Task statement | Your task is to copy the lines from the line containing "dynamic real-time deformability" through the end of the listing below, both included, without any pictures.

Given data |

- - -

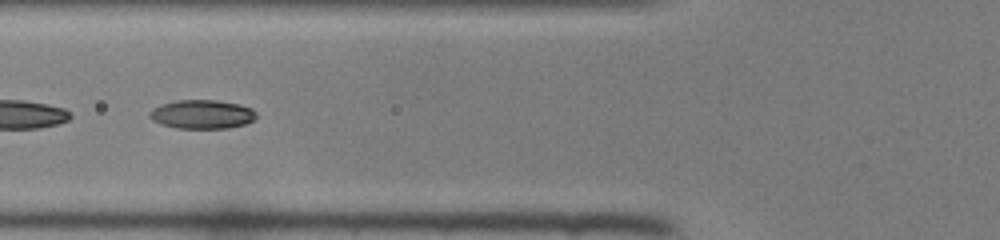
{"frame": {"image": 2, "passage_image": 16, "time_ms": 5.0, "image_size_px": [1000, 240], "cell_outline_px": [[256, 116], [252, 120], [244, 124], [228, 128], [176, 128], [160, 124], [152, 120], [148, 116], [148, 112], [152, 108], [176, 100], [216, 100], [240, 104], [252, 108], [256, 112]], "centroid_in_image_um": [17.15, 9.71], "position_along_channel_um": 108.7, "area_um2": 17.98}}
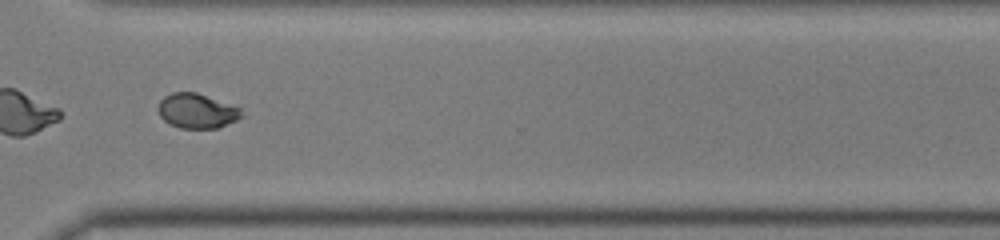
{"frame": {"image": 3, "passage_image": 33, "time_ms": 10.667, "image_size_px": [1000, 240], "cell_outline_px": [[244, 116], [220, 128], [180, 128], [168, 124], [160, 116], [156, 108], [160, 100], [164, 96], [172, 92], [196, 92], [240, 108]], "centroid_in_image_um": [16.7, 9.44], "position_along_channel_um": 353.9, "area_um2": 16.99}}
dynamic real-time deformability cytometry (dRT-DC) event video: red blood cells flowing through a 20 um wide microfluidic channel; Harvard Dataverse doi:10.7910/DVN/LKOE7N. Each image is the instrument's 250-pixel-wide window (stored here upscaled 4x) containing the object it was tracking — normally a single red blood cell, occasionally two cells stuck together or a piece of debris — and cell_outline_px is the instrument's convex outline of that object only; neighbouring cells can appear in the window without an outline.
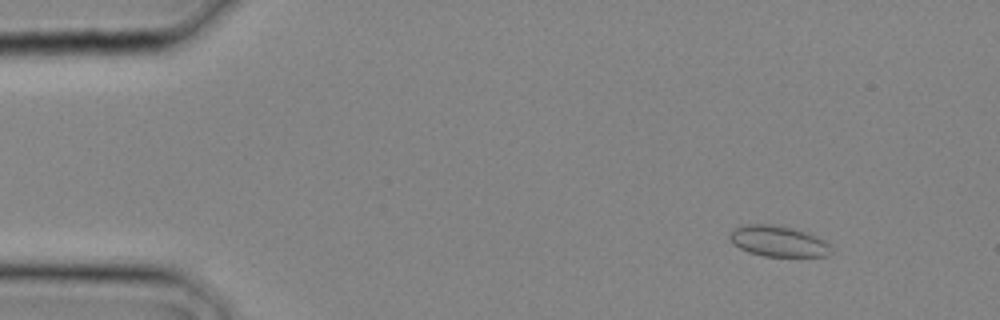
{"species": "common noctule bat (a hibernating species)", "species_latin": "Nyctalus noctula", "temperature_condition": "cold", "stored_images_in_passage": 28, "camera_frame_rate_fps": 3000, "um_per_image_px": 0.085, "animal": {"sex": "male", "body_mass_g": 20.4}, "frame": {"image": 1, "passage_image": 4, "time_ms": 1.0, "image_size_px": [1000, 320], "cell_outline_px": [[832, 252], [828, 256], [764, 256], [748, 252], [732, 244], [728, 236], [732, 228], [740, 224], [772, 224], [792, 228], [816, 236], [832, 244]], "centroid_in_image_um": [66.12, 20.49], "position_along_channel_um": 18.9, "area_um2": 18.5}}
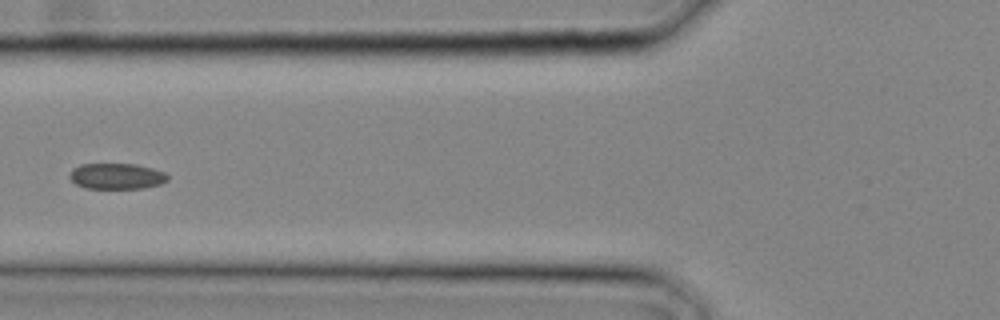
{"frame": {"image": 2, "passage_image": 12, "time_ms": 3.667, "image_size_px": [1000, 320], "cell_outline_px": [[168, 180], [160, 184], [144, 188], [84, 188], [76, 184], [68, 176], [72, 168], [80, 164], [136, 164], [152, 168], [164, 172], [168, 176]], "centroid_in_image_um": [9.89, 14.97], "position_along_channel_um": 115.9, "area_um2": 14.8}}
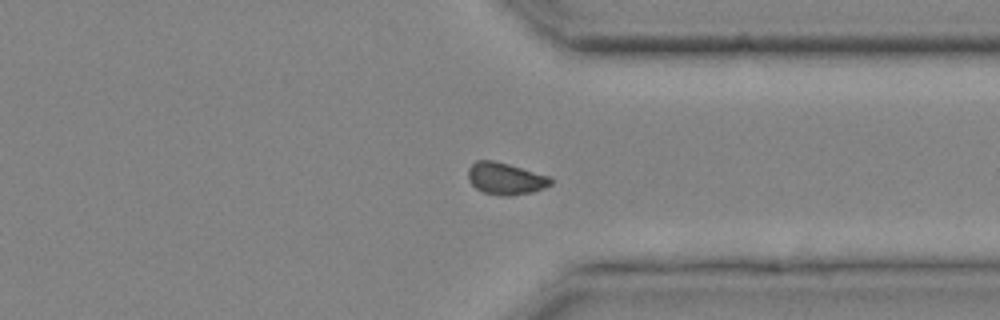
{"frame": {"image": 3, "passage_image": 23, "time_ms": 7.333, "image_size_px": [1000, 320], "cell_outline_px": [[552, 184], [544, 188], [532, 192], [512, 196], [504, 196], [484, 192], [476, 188], [472, 184], [468, 176], [468, 168], [476, 160], [492, 160], [508, 164], [552, 176]], "centroid_in_image_um": [43.0, 15.18], "position_along_channel_um": 368.4, "area_um2": 15.43}}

- - -

Final result |
dynamic real-time deformability cytometry (dRT-DC) event video: red blood cells flowing through a 20 um wide microfluidic channel; Harvard Dataverse doi:10.7910/DVN/LKOE7N. Each image is the instrument's 250-pixel-wide window (stored here upscaled 4x) containing the object it was tracking — normally a single red blood cell, occasionally two cells stuck together or a piece of debris — and cell_outline_px is the instrument's convex outline of that object only; neighbouring cells can appear in the window without an outline.
{"species": "common noctule bat (a hibernating species)", "species_latin": "Nyctalus noctula", "temperature_condition": "cold", "stored_images_in_passage": 28, "camera_frame_rate_fps": 3000, "um_per_image_px": 0.085, "animal": {"sex": "male", "body_mass_g": 20.4}, "frame": {"image": 1, "passage_image": 4, "time_ms": 1.0, "image_size_px": [1000, 320], "cell_outline_px": [[832, 252], [828, 256], [764, 256], [748, 252], [732, 244], [728, 236], [732, 228], [740, 224], [772, 224], [792, 228], [816, 236], [832, 244]], "centroid_in_image_um": [66.12, 20.49], "position_along_channel_um": 18.9, "area_um2": 18.5}}
{"frame": {"image": 2, "passage_image": 12, "time_ms": 3.667, "image_size_px": [1000, 320], "cell_outline_px": [[168, 180], [160, 184], [144, 188], [84, 188], [76, 184], [68, 176], [72, 168], [80, 164], [136, 164], [152, 168], [164, 172], [168, 176]], "centroid_in_image_um": [9.89, 14.97], "position_along_channel_um": 115.9, "area_um2": 14.8}}
{"frame": {"image": 3, "passage_image": 23, "time_ms": 7.333, "image_size_px": [1000, 320], "cell_outline_px": [[552, 184], [544, 188], [532, 192], [512, 196], [504, 196], [484, 192], [476, 188], [472, 184], [468, 176], [468, 168], [476, 160], [492, 160], [508, 164], [552, 176]], "centroid_in_image_um": [43.0, 15.18], "position_along_channel_um": 368.4, "area_um2": 15.43}}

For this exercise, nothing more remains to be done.